* _What the exercise asks_
Repeat the listing in full, preserving every character.

[[ Data listing, beginning ]]

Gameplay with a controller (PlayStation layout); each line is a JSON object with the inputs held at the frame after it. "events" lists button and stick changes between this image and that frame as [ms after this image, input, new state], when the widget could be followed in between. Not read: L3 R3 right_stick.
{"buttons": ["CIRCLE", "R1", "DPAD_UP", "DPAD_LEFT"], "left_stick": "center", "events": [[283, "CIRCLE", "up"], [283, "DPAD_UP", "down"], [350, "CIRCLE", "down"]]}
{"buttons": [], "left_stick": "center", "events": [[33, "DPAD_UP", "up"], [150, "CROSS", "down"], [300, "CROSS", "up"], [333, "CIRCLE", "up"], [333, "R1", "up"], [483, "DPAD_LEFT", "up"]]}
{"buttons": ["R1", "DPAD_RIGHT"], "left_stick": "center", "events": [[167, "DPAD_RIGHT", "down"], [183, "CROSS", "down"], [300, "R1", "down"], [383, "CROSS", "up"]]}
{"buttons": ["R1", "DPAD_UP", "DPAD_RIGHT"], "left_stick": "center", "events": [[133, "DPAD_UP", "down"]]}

[[ Data listing, end ]]

* _Solution for this task_
Gameplay with a controller (PlayStation layout); each line is a JSON object with the inputs held at the frame after it. "events" lists button and stick changes between this image and that frame as [ms after this image, input, new state], when the widget could be followed in between. Not read: L3 R3 right_stick.
{"buttons": ["CIRCLE", "R1", "DPAD_UP", "DPAD_LEFT"], "left_stick": "center", "events": [[283, "CIRCLE", "up"], [283, "DPAD_UP", "down"], [350, "CIRCLE", "down"]]}
{"buttons": [], "left_stick": "center", "events": [[33, "DPAD_UP", "up"], [150, "CROSS", "down"], [300, "CROSS", "up"], [333, "CIRCLE", "up"], [333, "R1", "up"], [483, "DPAD_LEFT", "up"]]}
{"buttons": ["R1", "DPAD_RIGHT"], "left_stick": "center", "events": [[167, "DPAD_RIGHT", "down"], [183, "CROSS", "down"], [300, "R1", "down"], [383, "CROSS", "up"]]}
{"buttons": ["R1", "DPAD_UP", "DPAD_RIGHT"], "left_stick": "center", "events": [[133, "DPAD_UP", "down"]]}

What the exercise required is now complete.